Vector in the cloud collects metrics and forwards them to the team's preferred solution like CloudWatch, Datadog..
Principles
Acknowledge constraints
Some constraints are good to build around and some you should just accept. Things like ports on a switch you should just accept. There's a small physical space, no server closet, so you need to work in a confined space. Small budget leads to hardware constraints. Field tech support leads to hard troubleshooting, so you want a hands-off solution.
Just enough Kubernetes
Don't be cute, don't do too many things. At the edge, keep it lightweight. Keep it vanilla and as simple as possible, limit KubeAPI interactions. Embrace the Kube movement and open source ecosystem. Default to making things highly recoverable over super high available. Things will break, so make it easy to recover to a working state.
Cattle, not pets
Zero touch provisioning minimized human touch, employees can just plug in the nodes and don't need to do anything else. A "wipe" pattern makes it possible to wipe nodes and reprovision them to optimize troubleshooting. This also helps with the throw-away pattern, if a node doesn't work, throw it out and replace it.
Re-hydrate pattern encourages teams to send critical data to the cloud. This makes it possible to rebuild the application after rebuilding the cluster. It's like a new iPhone, you sync your new device with your Apple account and everything is back like it should be.
Summary
Kubernetes is awesome at the edge. Acknowledge your constraints. Don't be cute and make things easy! Mirror the cloud paradigms as much as you can.
Questions
- Do you do chaos engineering?
- The platform team does this. For example "what happens when the network interface breaks during an OS upgrade". Updates are phased overtime. There's no formal chaos engineering where they break things in production.
- More info
- https://brianchambers.substack.com/
- How do teams interact with other applications?
- All through the standard MQTT protocol. When teams do testing, they have a physical 3 node environment, so they can mirror a real environment for testing.
- How are nodes provisioned?
- The process is pretty custom.

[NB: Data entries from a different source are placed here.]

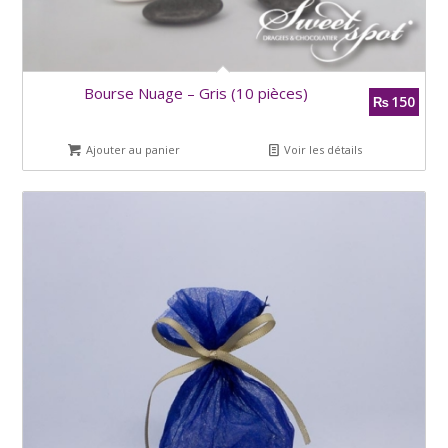
Bourse Nuage – Gris (10 pièces)
150
₨
Ajouter au panier
Voir les détails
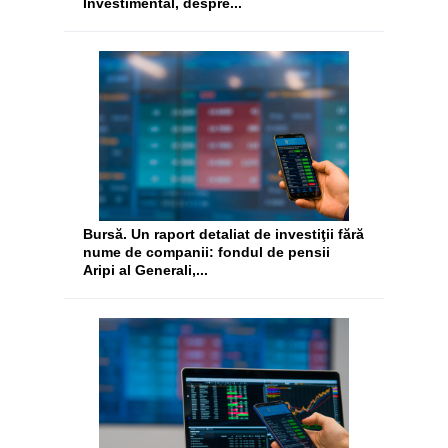
Investimental, despre...
Bursă. Un raport detaliat de investiţii fără
nume de companii: fondul de pensii
Aripi al Generali,...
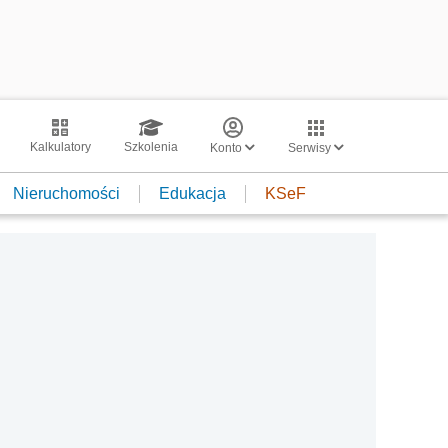
Kalkulatory
Szkolenia
Konto
Serwisy
Nieruchomości
Edukacja
KSeF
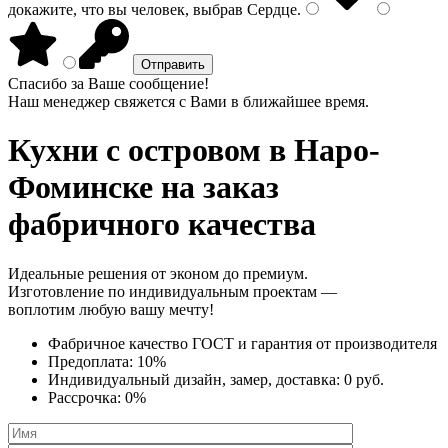
докажите, что вы человек, выбрав
Сердце
.
Спасибо за Ваше сообщение!
Наш менеджер свяжется с Вами в ближайшее время.
Кухни с островом
в Наро-
Фоминске на заказ
фабричного качества
Идеальные решения от эконом до премиум.
Изготовление по индивидуальным проектам —
воплотим любую вашу мечту!
Фабричное качество
ГОСТ
и
гарантия от производителя
Предоплата:
10%
Индивидуальный дизайн, замер, доставка:
0 руб.
Рассрочка:
0%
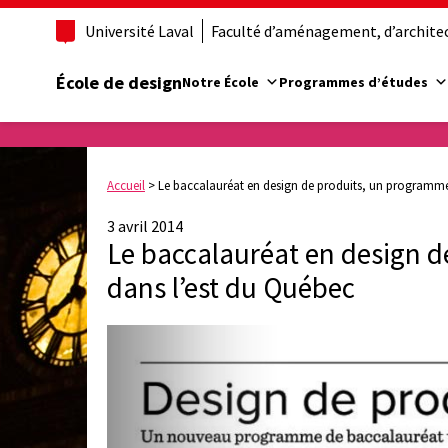
Université Laval
Faculté d’aménagement, d’architect
École de design
Notre École
Programmes d’études
Accueil
>
Le baccalauréat en design de produits, un programme
3 avril 2014
Le baccalauréat en design 
dans l’est du Québec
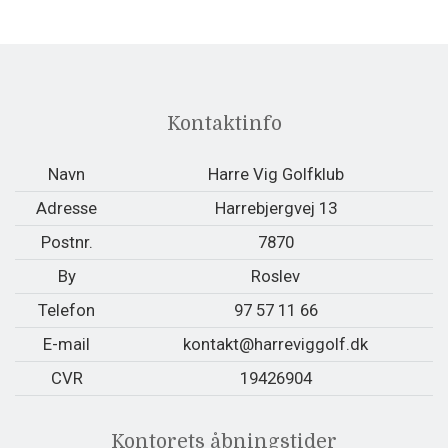
Kontaktinfo
Navn
Harre Vig Golfklub
Adresse
Harrebjergvej 13
Postnr.
7870
By
Roslev
Telefon
97 57 11 66
E-mail
kontakt@harreviggolf.dk
CVR
19426904
Kontorets åbningstider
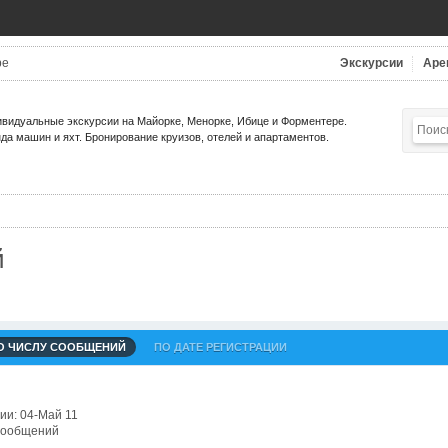
be
Экскурсии
Аре
видуальные экскурсии на Майорке, Менорке, Ибице и Форментере.
да машин и яхт. Бронирование круизов, отелей и апартаментов.
й
О ЧИСЛУ СООБЩЕНИЙ
ПО ДАТЕ РЕГИСТРАЦИИ
ии: 04-Май 11
 сообщений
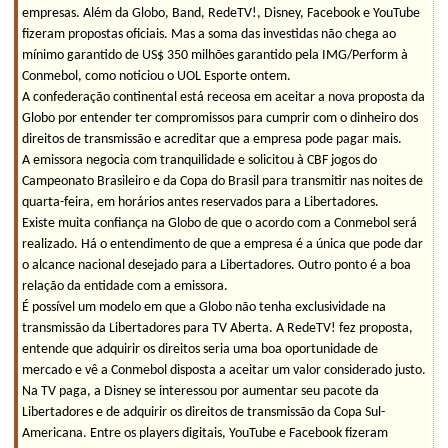
empresas. Além da Globo, Band, RedeTV!, Disney, Facebook e YouTube
fizeram propostas oficiais. Mas a soma das investidas não chega ao
mínimo garantido de US$ 350 milhões garantido pela IMG/Perform à
Conmebol, como noticiou o UOL Esporte ontem.
A confederação continental está receosa em aceitar a nova proposta da
Globo por entender ter compromissos para cumprir com o dinheiro dos
direitos de transmissão e acreditar que a empresa pode pagar mais.
A emissora negocia com tranquilidade e solicitou à CBF jogos do
Campeonato Brasileiro e da Copa do Brasil para transmitir nas noites de
quarta-feira, em horários antes reservados para a Libertadores.
Existe muita confiança na Globo de que o acordo com a Conmebol será
realizado. Há o entendimento de que a empresa é a única que pode dar
o alcance nacional desejado para a Libertadores. Outro ponto é a boa
relação da entidade com a emissora.
É possível um modelo em que a Globo não tenha exclusividade na
transmissão da Libertadores para TV Aberta. A RedeTV! fez proposta,
entende que adquirir os direitos seria uma boa oportunidade de
mercado e vê a Conmebol disposta a aceitar um valor considerado justo.
Na TV paga, a Disney se interessou por aumentar seu pacote da
Libertadores e de adquirir os direitos de transmissão da Copa Sul-
Americana. Entre os players digitais, YouTube e Facebook fizeram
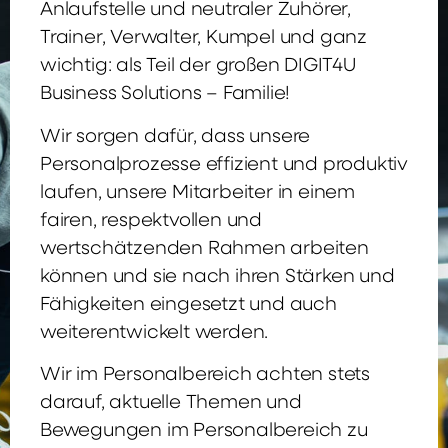
Anlaufstelle und neutraler Zuhörer,
Trainer, Verwalter, Kumpel und ganz
wichtig: als Teil der großen DIGIT4U
Business Solutions – Familie!
Wir sorgen dafür, dass unsere
Personalprozesse effizient und produktiv
laufen, unsere Mitarbeiter in einem
fairen, respektvollen und
wertschätzenden Rahmen arbeiten
können und sie nach ihren Stärken und
Fähigkeiten eingesetzt und auch
weiterentwickelt werden.
Wir im Personalbereich achten stets
darauf, aktuelle Themen und
Bewegungen im Personalbereich zu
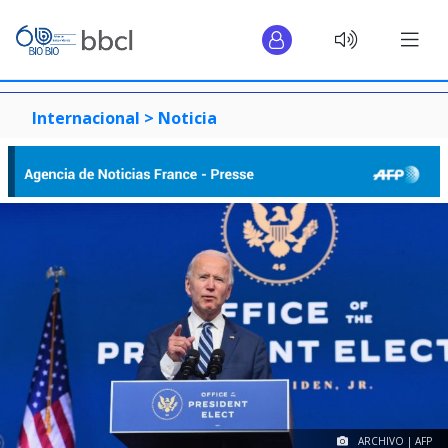
Internacional >
Noticia
ARCHIVO | AFP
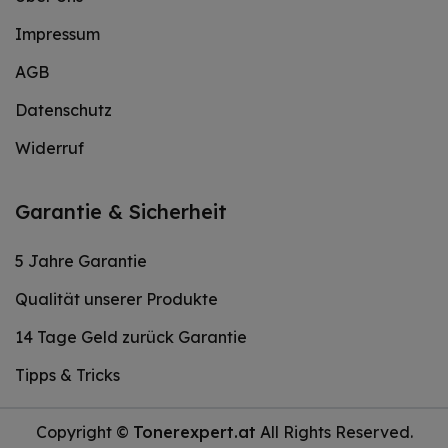
Impressum
AGB
Datenschutz
Widerruf
Garantie & Sicherheit
5 Jahre Garantie
Qualität unserer Produkte
14 Tage Geld zurück Garantie
Tipps & Tricks
Copyright ©
Tonerexpert.at
All Rights Reserved.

Mostly OverlayFS and a custom implementation that looks like Ubuntu cloud-init. And somehting called "HAMs" but I can't find that.
- What about distributed storage at the edge?

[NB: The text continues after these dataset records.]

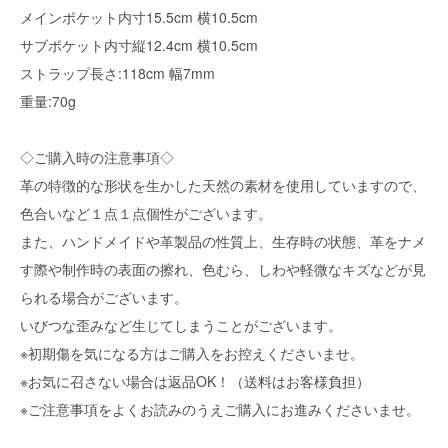
メインポケット内寸15.5cm 横10.5cm
サブポケット内寸縦12.4cm 横10.5cm
ストラップ長さ:118cm 幅7mm
重量:70g
◇ご購入時の注意事項◇
革の特徴的な形状を生かした天然の素材を使用していますので、
色合いなど１点１点個性がございます。
また、ハンドメイドや革製品の性質上、生存時の状態、革をナメ
す際や制作時の表面の擦れ、色むら、しわや軽微なキズなどが見
られる場合がございます。
いびつな歪みなど生じてしまうことがございます。
※初期傷を気になる方はご購入をお控えくださいませ。
※お気に召さない場合は返品OK！（送料はお客様負担）
※ご注意事項をよくお読みのうえご購入にお進みくださいませ。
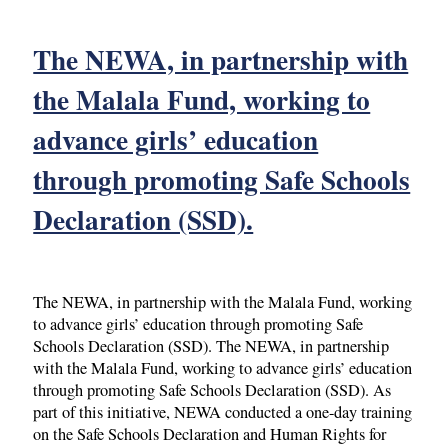
The NEWA, in partnership with
the Malala Fund, working to
advance girls’ education
through promoting Safe Schools
Declaration (SSD).
The NEWA, in partnership with the Malala Fund, working
to advance girls’ education through promoting Safe
Schools Declaration (SSD). The NEWA, in partnership
with the Malala Fund, working to advance girls’ education
through promoting Safe Schools Declaration (SSD). As
part of this initiative, NEWA conducted a one-day training
on the Safe Schools Declaration and Human Rights for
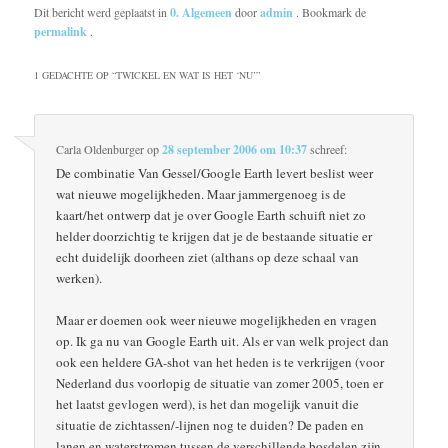
Dit bericht werd geplaatst in
0. Algemeen
door
admin
. Bookmark de
permalink
.
1 GEDACHTE OP “
TWICKEL EN WAT IS HET ‘NU’
”
Carla Oldenburger
op
28 september 2006 om 10:37
schreef:
De combinatie Van Gessel/Google Earth levert beslist weer
wat nieuwe mogelijkheden. Maar jammergenoeg is de
kaart/het ontwerp dat je over Google Earth schuift niet zo
helder doorzichtig te krijgen dat je de bestaande situatie er
echt duidelijk doorheen ziet (althans op deze schaal van
werken).
Maar er doemen ook weer nieuwe mogelijkheden en vragen
op. Ik ga nu van Google Earth uit. Als er van welk project dan
ook een heldere GA-shot van het heden is te verkrijgen (voor
Nederland dus voorlopig de situatie van zomer 2005, toen er
het laatst gevlogen werd), is het dan mogelijk vanuit die
situatie de zichtassen/-lijnen nog te duiden? De paden en
lanen en waterstromen tussen de verschillende bosdelen zijn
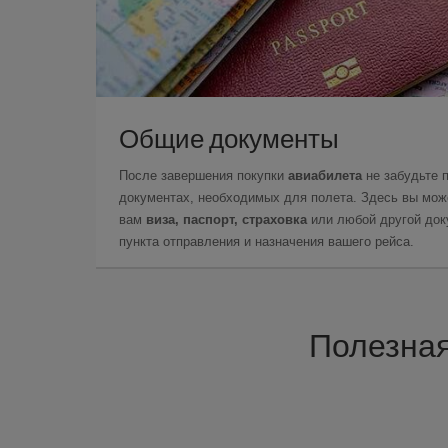
Общие документы
После завершения покупки
авиабилета
не забудьте 
документах, необходимых для полета. Здесь вы може
вам
виза, паспорт, страховка
или любой другой доку
пункта отправления и назначения вашего рейса.
Полезная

- MongoDB is resilient across nodes in the cluster. There is no storage outside of the NUC, so everything is local. The MQTT broker runs on a single node, so the persistence in Mongo.
- How big is the platform team?
- Started of with 3 people. Went up to 6 when they were in production. Now there's 2 teams, one doing core platform and one doing IoT. But basically still a small team. The support work like wiping the nodes is external, so the plaform team does not have to do that.

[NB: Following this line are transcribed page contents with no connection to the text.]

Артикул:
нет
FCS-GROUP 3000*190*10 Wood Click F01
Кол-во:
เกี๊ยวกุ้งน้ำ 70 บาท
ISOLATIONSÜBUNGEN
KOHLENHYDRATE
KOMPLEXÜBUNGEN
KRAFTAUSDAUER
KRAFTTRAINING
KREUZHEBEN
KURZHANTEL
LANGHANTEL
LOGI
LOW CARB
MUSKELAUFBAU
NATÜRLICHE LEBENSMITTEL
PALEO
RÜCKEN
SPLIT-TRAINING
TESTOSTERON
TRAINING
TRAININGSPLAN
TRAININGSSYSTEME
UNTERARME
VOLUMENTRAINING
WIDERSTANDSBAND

- How do you make the cluster HA?
- K3s stores state in SQLite. If there's an issue on cluster-level, which doesn't happen a lot, they rebuild the cluster. lol If a single node goes down, it's fine, there's a process to recover from a master failure too. Then a replacement node is shipped.
- How long does a store survive without upstream connectivity?
- The entire stack does dark. A backup internet connection is reserved for incoming orders and credit card processing. The edge cluster is down, but the restaurant keeps functioning.